車曳の段、歌舞伎でもよく上演されるらしいのですが。衣装がそろっていて視覚的にも映えるし、三つ子喧嘩しているし面白いのだ。
三つ子だからっていつも衣装が一緒なの?とか(笑)つっこみたくなる。
 
文楽のよさは一度体験してもらわないと、どうにも説明しづらい…。
地味と言うひとに限って文楽観ていない。わかりにくいと言われるとそうね、と言うしかないけれど、わかりにくいからもっと知りたくなるのよー。
そうそう、それと私は集中力がないし、よく寝るほうだと思います、すんません…。
文楽は寝る人に寛容な芸能だと思うわ〜。いびきかかなければ。気にするひともいると思うけれど、それはね、人それぞれだし、それでも好きだし大事なところは目が覚める(笑) つまらないから眠くなる訳ではないと思うのよね…。ふっと意識がなくなるよ…。
もっと知りたくなるためには、観て好きになってもらいたい。気にしてもらいたい♪
ハードル高いのかなぁ。
お人形さん可愛いよー。三味線の音の多彩さ。
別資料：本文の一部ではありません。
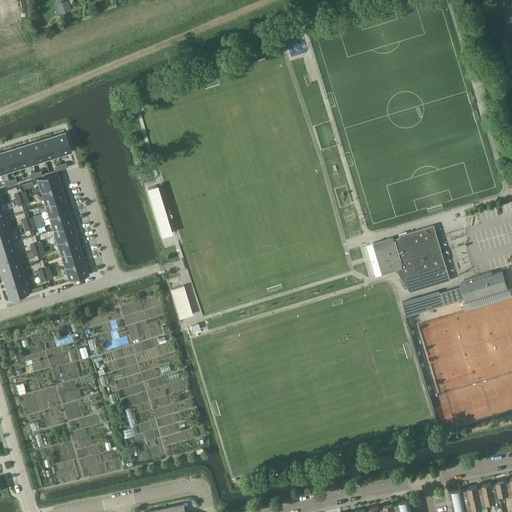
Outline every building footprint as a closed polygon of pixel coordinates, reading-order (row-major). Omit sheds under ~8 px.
[(0,0),(0,22),(1,22),(11,19),(12,23),(13,23),(19,21),(20,20),(12,0),(0,0)] [(59,14),(70,10),(66,0),(65,0),(56,3),(59,14)] [(64,132),(51,136),(58,155),(71,151),(64,132)] [(51,136),(39,140),(45,159),(58,155),(51,136)] [(39,140),(26,144),(33,163),(45,159),(39,140)] [(26,144),(14,148),(20,167),(33,163),(26,144)] [(14,148),(1,152),(7,171),(20,167),(14,148)] [(57,173),(38,179),(42,192),(61,186),(57,173)] [(61,186),(42,192),(46,204),(65,198),(61,186)] [(158,186),(148,189),(162,237),(172,234),(158,186)] [(65,198),(46,204),(49,217),(69,211),(65,198)] [(69,211),(49,217),(53,230),(73,224),(69,211)] [(5,217),(0,218),(0,232),(9,229),(5,217)] [(73,224),(53,230),(57,242),(77,236),(73,224)] [(410,292),(451,280),(445,261),(442,251),(434,225),(399,236),(399,237),(394,239),(393,237),(373,243),(382,274),(397,270),(410,292)] [(9,229),(0,232),(0,246),(13,242),(9,229)] [(77,236),(57,242),(61,255),(81,249),(77,236)] [(13,242),(0,246),(0,259),(17,255),(13,242)] [(81,249),(61,255),(65,267),(85,261),(81,249)] [(17,255),(0,259),(0,270),(1,273),(21,267),(17,255)] [(85,261),(65,267),(69,281),(89,275),(85,261)] [(21,267),(1,273),(5,286),(25,280),(21,267)] [(462,286),(439,292),(443,305),(465,298),(466,299),(506,287),(502,273),(493,275),(492,271),(463,280),(465,284),(461,285),(462,286)] [(25,280),(5,286),(9,299),(29,293),(25,280)] [(172,288),(170,289),(179,319),(181,318),(193,314),(183,285),(172,288)] [(439,290),(402,301),(406,316),(443,305),(439,292),(439,290)] [(198,323),(190,326),(192,332),(200,329),(198,323)] [(505,479),(496,481),(497,483),(500,499),(511,497),(511,496),(511,484),(511,480),(505,481),(505,479)] [(491,482),(482,484),(483,486),(487,503),(495,502),(495,500),(500,499),(497,483),(491,484),(491,482)] [(477,485),(468,487),(469,488),(473,509),(473,510),(482,508),(482,507),(487,506),(487,503),(483,486),(477,487),(477,485)] [(461,488),(452,490),(456,511),(463,511),(466,511),(466,510),(473,509),(469,488),(461,489),(461,488)] [(400,503),(393,504),(394,511),(411,511),(409,499),(399,501),(400,503)] [(163,507),(164,511),(181,511),(182,511),(184,511),(183,503),(163,507)] [(384,507),(379,508),(379,511),(394,511),(393,504),(392,503),(384,505),(384,507)]
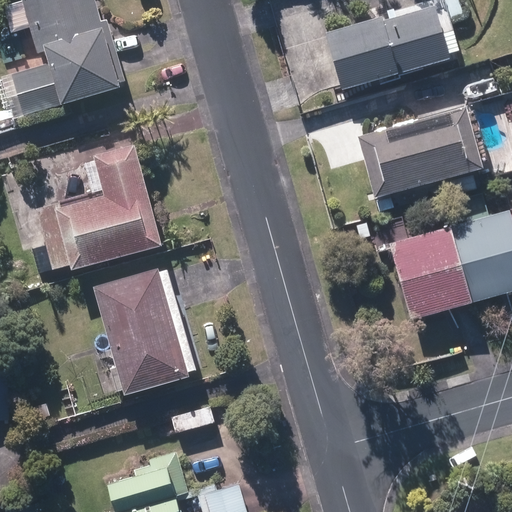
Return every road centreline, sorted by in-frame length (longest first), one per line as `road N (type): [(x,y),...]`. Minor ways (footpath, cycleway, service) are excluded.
road 1 (residential): [(332,450),(203,0)]
road 2 (residential): [(511,396),(332,450)]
大夫さんの登場人物の語り分け。
能楽文楽・歌舞伎の関係性を知るともっと楽しいよ。
人形ならではのいい意味での現実感のなさと、人ではできない動き、ストレートに表現される喜怒哀楽にこちらも素直に浸ってしまいます。
 
うん、菅丞相の涙がほろりとこぼれる様子を三味線で表現するのよ…。
燕三さんの三味線の音すごかったな…。
 
住大夫さん、おつかれさまでした。まだ5月公演はありますが、先にお礼を申し上げたい。
あなたの浄瑠璃を聴いて初めて泣きました。泣くのがどうなのかって、人それぞれだし、泣かなくてもなんの問題もないんです。でも前回大阪で沼津聴いたとき、泣けてしかたなかった。
「情(じょう)」が大事だとよく言います。あなたの浄瑠璃がそれを本当に表していると思います。あなたの最後の浄瑠璃を聴くためにたくさんのひとが集まっていました。
あなたの演じる姿勢が、後輩を育てる姿勢がそれを物語っています。皆あなたが発する情を目に耳に焼き付けたいと思っている。
桜丸切腹の段。声が細くなっていらして、でも気持ちはとても大きくおありで。
聴きながら泣きそうでした。若い身空でいのちを散らすから桜丸には「桜」の名前なのよね。桜の、春の季節にお別れできてよかったと思うことにします。